- _PROBLEM TO WORK ON_
Below is a block of entries; repeat exactly the lines starting at the line that contains "potted plant: present" and ending at the line that contains "wall art: none", both included.

- _DATA FOR THIS TASK_
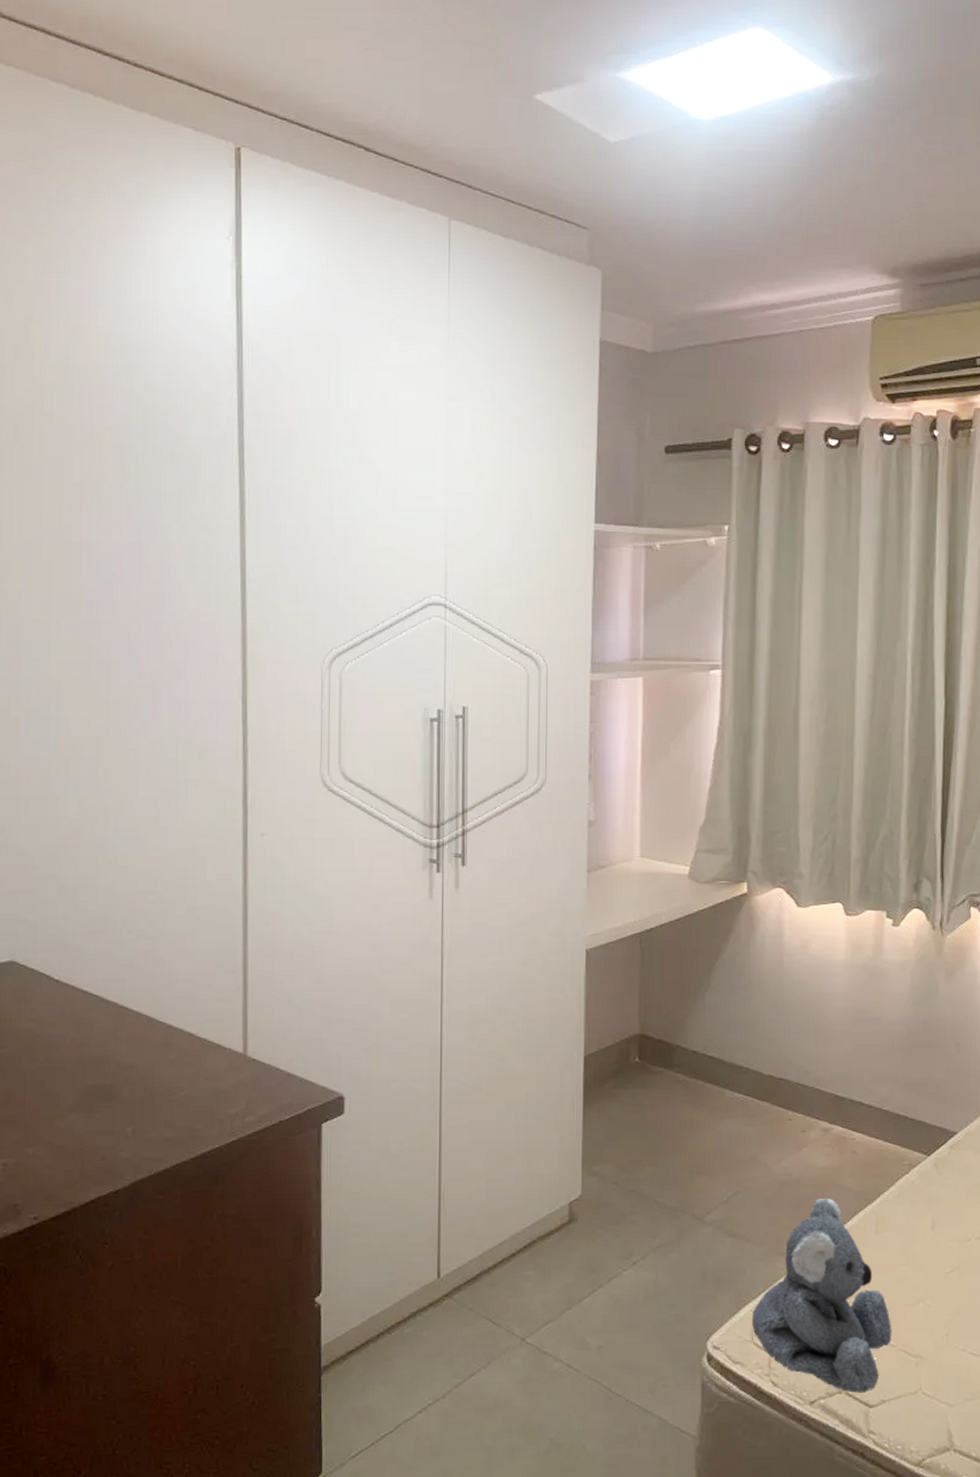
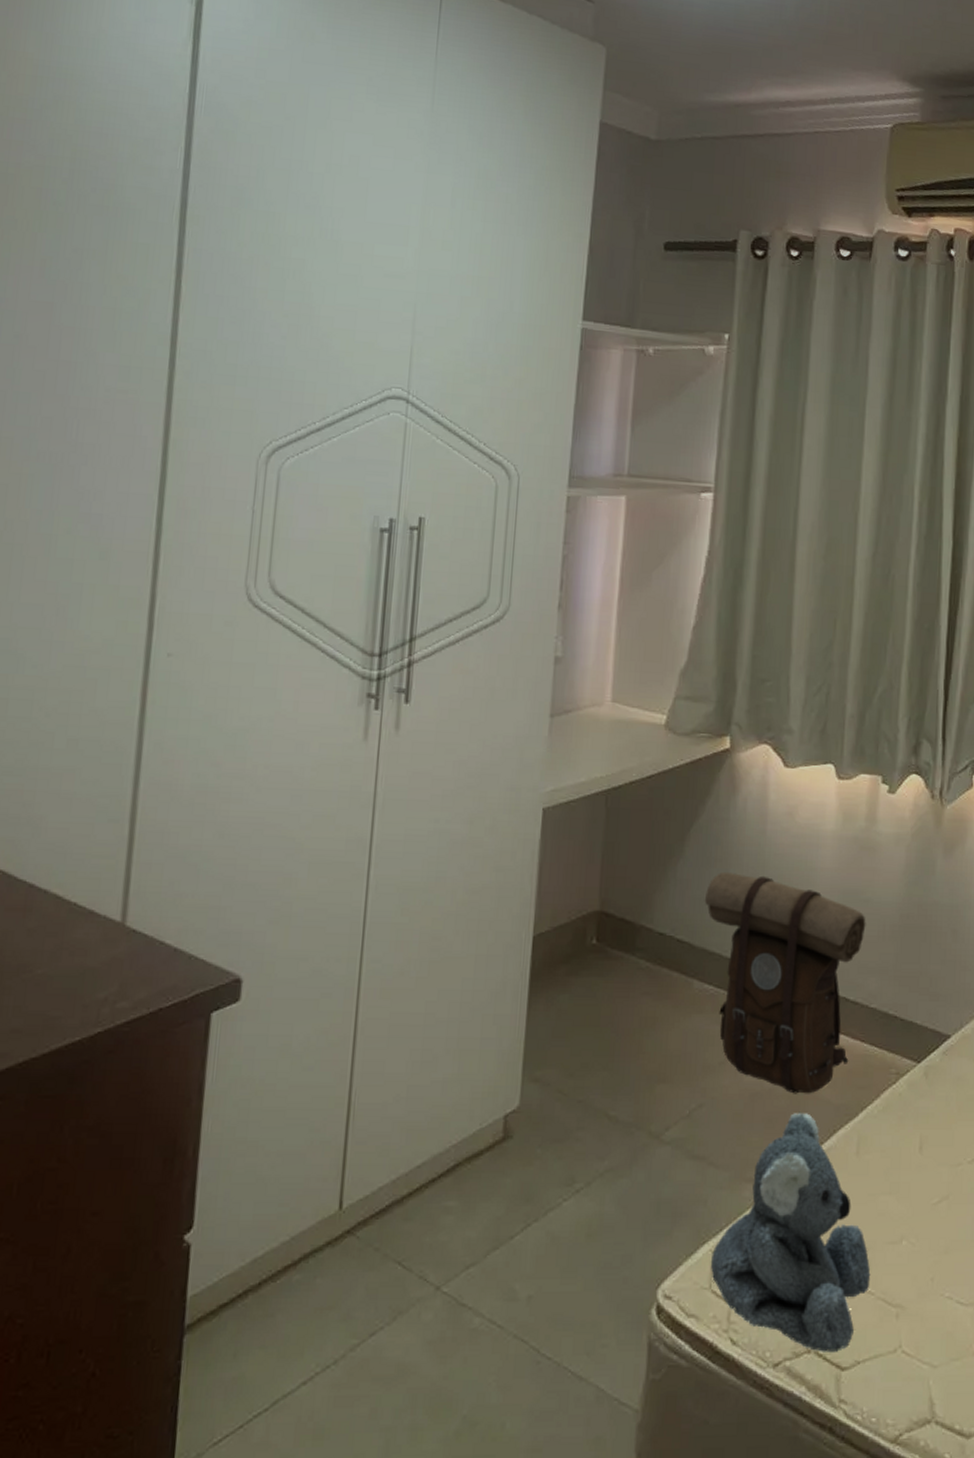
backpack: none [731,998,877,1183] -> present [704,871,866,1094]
---
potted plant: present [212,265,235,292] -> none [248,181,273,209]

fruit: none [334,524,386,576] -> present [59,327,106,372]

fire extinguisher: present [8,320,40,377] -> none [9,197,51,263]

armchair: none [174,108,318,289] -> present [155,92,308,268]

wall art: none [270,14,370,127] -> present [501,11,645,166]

- _REPLY_
potted plant: present [212,265,235,292] -> none [248,181,273,209]

fruit: none [334,524,386,576] -> present [59,327,106,372]

fire extinguisher: present [8,320,40,377] -> none [9,197,51,263]

armchair: none [174,108,318,289] -> present [155,92,308,268]

wall art: none [270,14,370,127] -> present [501,11,645,166]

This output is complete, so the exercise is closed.